Description of the task:
Report each line from the data below that holds the word "years".

▽

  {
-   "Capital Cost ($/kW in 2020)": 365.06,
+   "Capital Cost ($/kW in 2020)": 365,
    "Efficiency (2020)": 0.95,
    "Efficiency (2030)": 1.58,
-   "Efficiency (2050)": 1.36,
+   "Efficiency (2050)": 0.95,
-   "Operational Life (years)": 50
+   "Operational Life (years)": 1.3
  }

△
▽

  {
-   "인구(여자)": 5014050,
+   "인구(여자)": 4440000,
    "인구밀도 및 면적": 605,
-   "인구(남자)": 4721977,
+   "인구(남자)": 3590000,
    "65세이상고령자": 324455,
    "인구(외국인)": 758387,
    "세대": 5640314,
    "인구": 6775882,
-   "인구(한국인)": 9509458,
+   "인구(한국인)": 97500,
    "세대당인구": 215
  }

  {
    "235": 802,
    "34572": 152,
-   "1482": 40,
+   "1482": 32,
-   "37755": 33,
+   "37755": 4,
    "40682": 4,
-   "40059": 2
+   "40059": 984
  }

△

Task answer:
-   "Operational Life (years)": 50
+   "Operational Life (years)": 1.3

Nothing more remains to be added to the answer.